4 Ways to Repair Clothes with Fabric Patches
Here are 4 ways to repair clothes with fabric patches – (methods I’ve came up with so far!)
- Fix holes, i.e. in denim etc.
Place the fabric patch over the hole and cover up holes in the fabric.
- Cover stains
Have an ugly stain on your clothing that can’t be disguised using fabric pens? Use fabric patches instead. Scroll down to see my tutorial.
- Revive ripped/distressed jeans and start again
Distressed jeans are great until you put your foot through one of the rips, which then turns into a hole. If you’re not a fan of the overly distressed look, where your jeans contain huge holes rather than subtle tears, patching them up and starting over might appeal to you.

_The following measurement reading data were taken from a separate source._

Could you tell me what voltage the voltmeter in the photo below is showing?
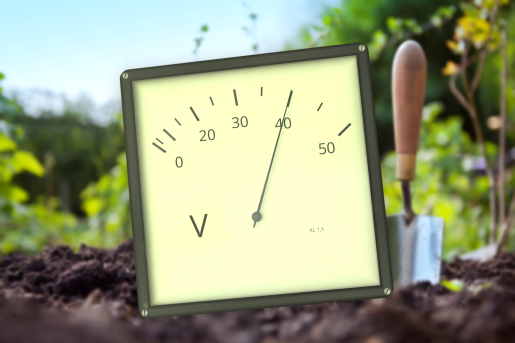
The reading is 40 V
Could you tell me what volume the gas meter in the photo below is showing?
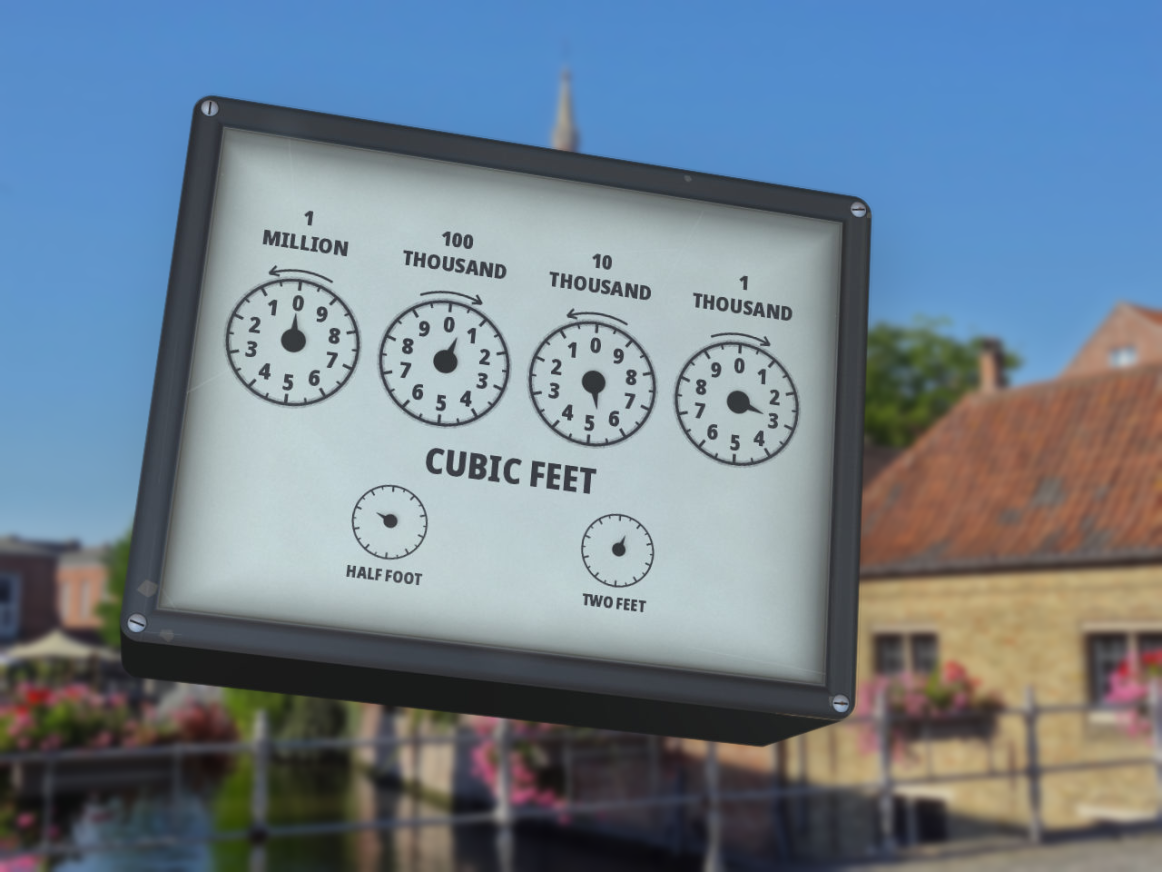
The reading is 5300 ft³
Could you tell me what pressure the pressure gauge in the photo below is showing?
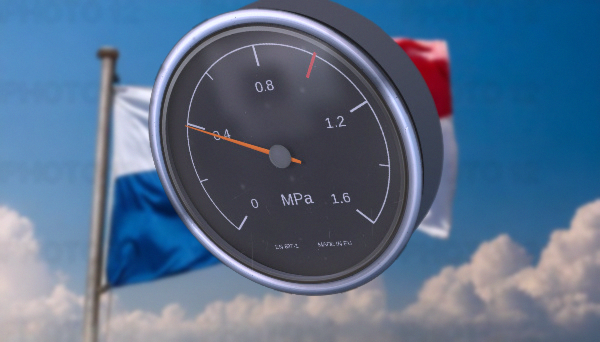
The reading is 0.4 MPa
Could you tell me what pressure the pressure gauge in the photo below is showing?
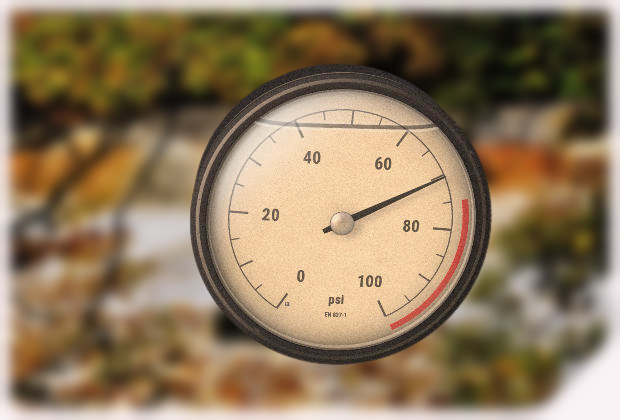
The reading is 70 psi
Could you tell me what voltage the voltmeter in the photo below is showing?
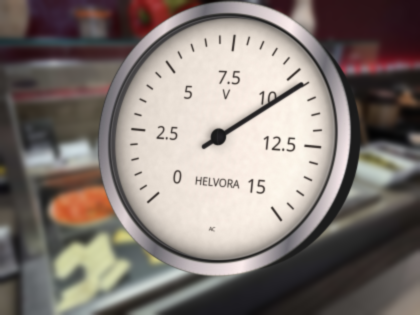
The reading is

- Adjust the size of the garment - taking something in or out. Cutting open a garment and inserting a fabric swatch is a quick and easy method of taking out an items of clothing that is too small. On the other hand, pinching fabric together to take a garment in, securing the two sides with an ironed-on fabric patch will make your clothing item smaller instantly.
How to Repair Clothes with Fabric Patches & Remove Stains
A couple of years ago I bought these lovely pair of chinos. Shortly afterwards, I sat down on a newly varnished bench, not knowing that the bench wasn’t completely dry. The damage could have been worse, but I was still very annoyed to find that some of the wet varnish had transferred on to the back of my trousers. I tried every suggested stain removal hack but nothing seemed to work, so I left it and still continued to wear them. Last week when I wore them for the first time this year, I decided to attempt to remove the stains again. I had a brilliant (read: stupid) idea to apply bleach to the affected areas using a cotton bud for more accurate precision. Instead of removing the orangey-brown varnish marks, the bleach instead left pink bleach batches all over the beige chino trousers. Hastily, I slapped on a load of coconut oil (yeah, what was I thinking?!) to see if that would remove the bleach marks because you know, coconut oil is such a great cure for most things. But sadly, no. Not only did the coconut oil not remove the bleach, it left unsightly oil stains all over the trousers! Knowing how terrible grease stains are to remove, I cannot believe I purposefully created them! Anyway, the grease stains were easier to remove, thanks to a little dish washing liquid. So instead, I decided to cover up the varnish and bleach marks with fabric patches.